A faithful copy without images is required: write out all the records exactly.

################

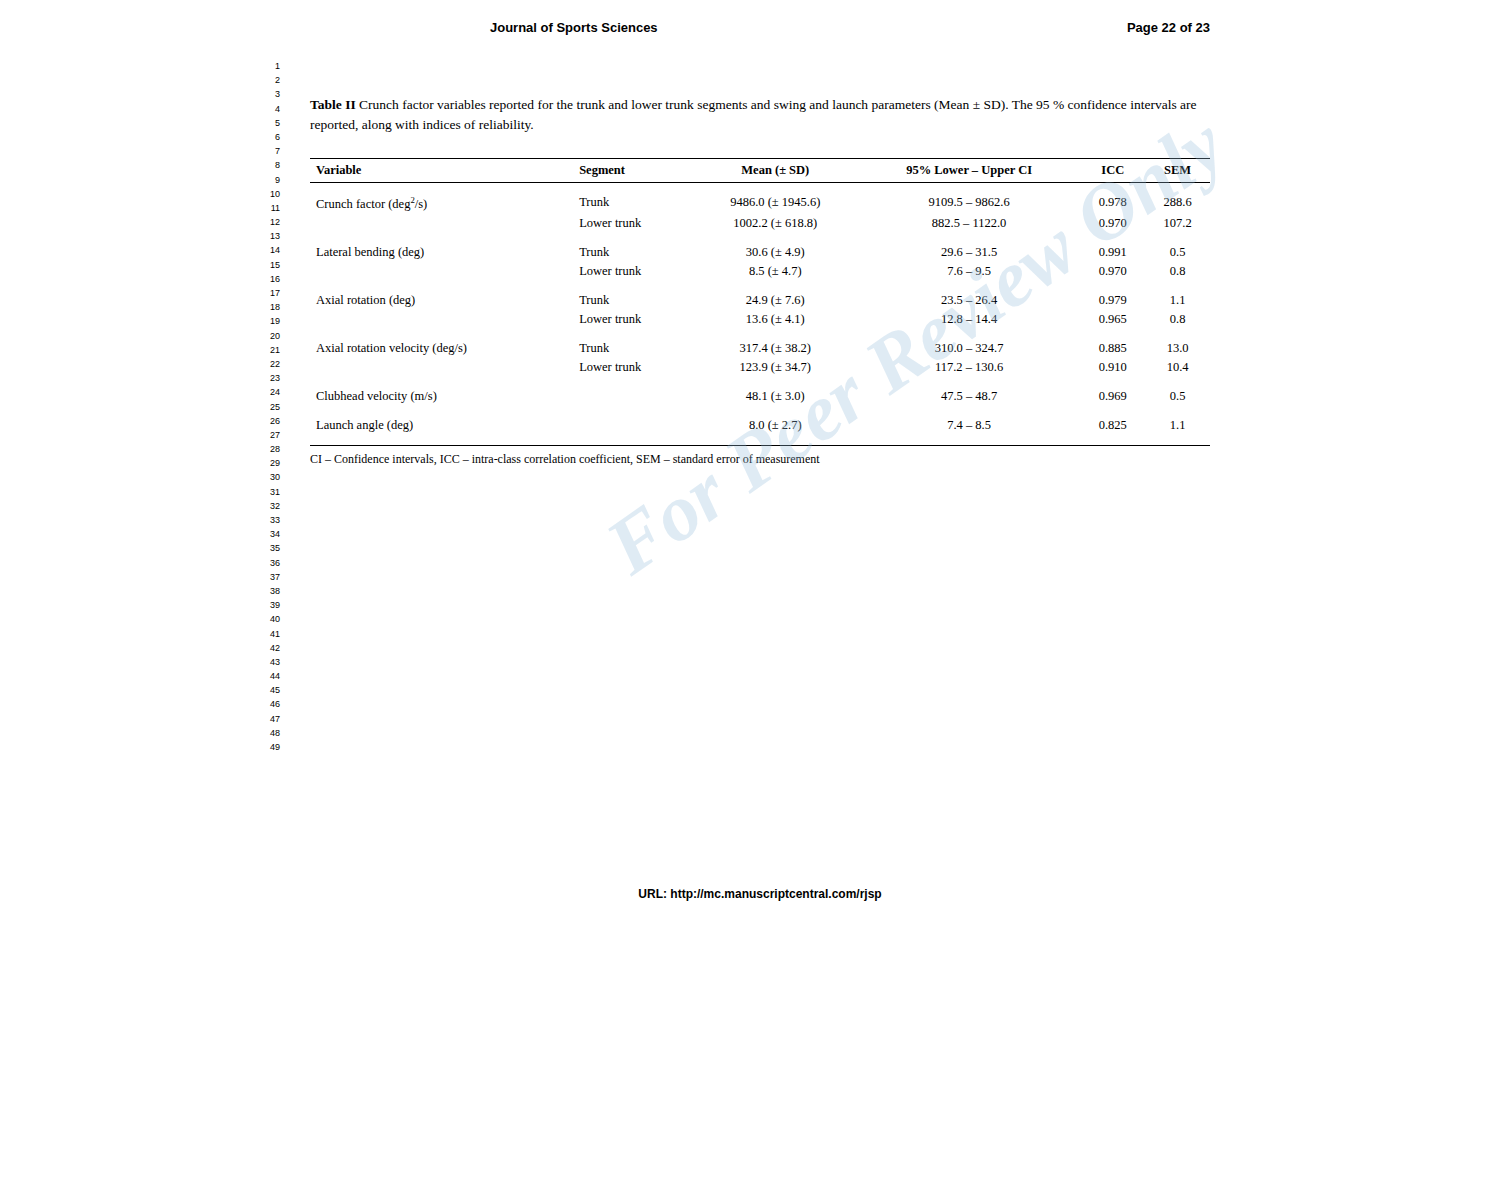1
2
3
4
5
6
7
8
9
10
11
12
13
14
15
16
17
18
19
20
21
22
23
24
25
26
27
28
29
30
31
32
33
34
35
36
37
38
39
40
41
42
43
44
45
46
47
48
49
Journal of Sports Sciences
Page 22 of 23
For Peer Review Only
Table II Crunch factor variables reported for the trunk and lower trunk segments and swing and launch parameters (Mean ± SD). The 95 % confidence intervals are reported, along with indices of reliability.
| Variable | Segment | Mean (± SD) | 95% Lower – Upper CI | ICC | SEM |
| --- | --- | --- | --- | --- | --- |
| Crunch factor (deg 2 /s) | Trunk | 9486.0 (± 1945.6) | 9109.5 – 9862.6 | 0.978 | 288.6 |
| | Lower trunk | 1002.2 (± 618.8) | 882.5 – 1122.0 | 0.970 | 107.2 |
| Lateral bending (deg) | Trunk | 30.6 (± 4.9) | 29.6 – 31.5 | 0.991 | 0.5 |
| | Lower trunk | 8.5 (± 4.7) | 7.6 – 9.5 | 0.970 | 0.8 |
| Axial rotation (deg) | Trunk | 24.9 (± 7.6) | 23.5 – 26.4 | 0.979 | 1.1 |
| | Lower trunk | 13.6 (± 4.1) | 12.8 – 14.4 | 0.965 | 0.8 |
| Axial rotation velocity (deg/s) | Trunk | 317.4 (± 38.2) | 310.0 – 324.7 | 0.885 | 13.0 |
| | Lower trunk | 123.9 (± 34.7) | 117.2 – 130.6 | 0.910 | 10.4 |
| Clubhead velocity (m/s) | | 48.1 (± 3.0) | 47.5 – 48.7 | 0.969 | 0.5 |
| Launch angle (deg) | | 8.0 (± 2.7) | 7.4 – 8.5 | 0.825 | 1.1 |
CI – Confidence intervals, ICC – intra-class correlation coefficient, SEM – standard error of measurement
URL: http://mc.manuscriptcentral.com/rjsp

################

> Answer section
1
2
3
4
5
6
7
8
9
10
11
12
13
14
15
16
17
18
19
20
21
22
23
24
25
26
27
28
29
30
31
32
33
34
35
36
37
38
39
40
41
42
43
44
45
46
47
48
49
Journal of Sports Sciences
Page 22 of 23
For Peer Review Only
Table II Crunch factor variables reported for the trunk and lower trunk segments and swing and launch parameters (Mean ± SD). The 95 % confidence intervals are reported, along with indices of reliability.
| Variable | Segment | Mean (± SD) | 95% Lower – Upper CI | ICC | SEM |
| --- | --- | --- | --- | --- | --- |
| Crunch factor (deg 2 /s) | Trunk | 9486.0 (± 1945.6) | 9109.5 – 9862.6 | 0.978 | 288.6 |
| | Lower trunk | 1002.2 (± 618.8) | 882.5 – 1122.0 | 0.970 | 107.2 |
| Lateral bending (deg) | Trunk | 30.6 (± 4.9) | 29.6 – 31.5 | 0.991 | 0.5 |
| | Lower trunk | 8.5 (± 4.7) | 7.6 – 9.5 | 0.970 | 0.8 |
| Axial rotation (deg) | Trunk | 24.9 (± 7.6) | 23.5 – 26.4 | 0.979 | 1.1 |
| | Lower trunk | 13.6 (± 4.1) | 12.8 – 14.4 | 0.965 | 0.8 |
| Axial rotation velocity (deg/s) | Trunk | 317.4 (± 38.2) | 310.0 – 324.7 | 0.885 | 13.0 |
| | Lower trunk | 123.9 (± 34.7) | 117.2 – 130.6 | 0.910 | 10.4 |
| Clubhead velocity (m/s) | | 48.1 (± 3.0) | 47.5 – 48.7 | 0.969 | 0.5 |
| Launch angle (deg) | | 8.0 (± 2.7) | 7.4 – 8.5 | 0.825 | 1.1 |
CI – Confidence intervals, ICC – intra-class correlation coefficient, SEM – standard error of measurement
URL: http://mc.manuscriptcentral.com/rjsp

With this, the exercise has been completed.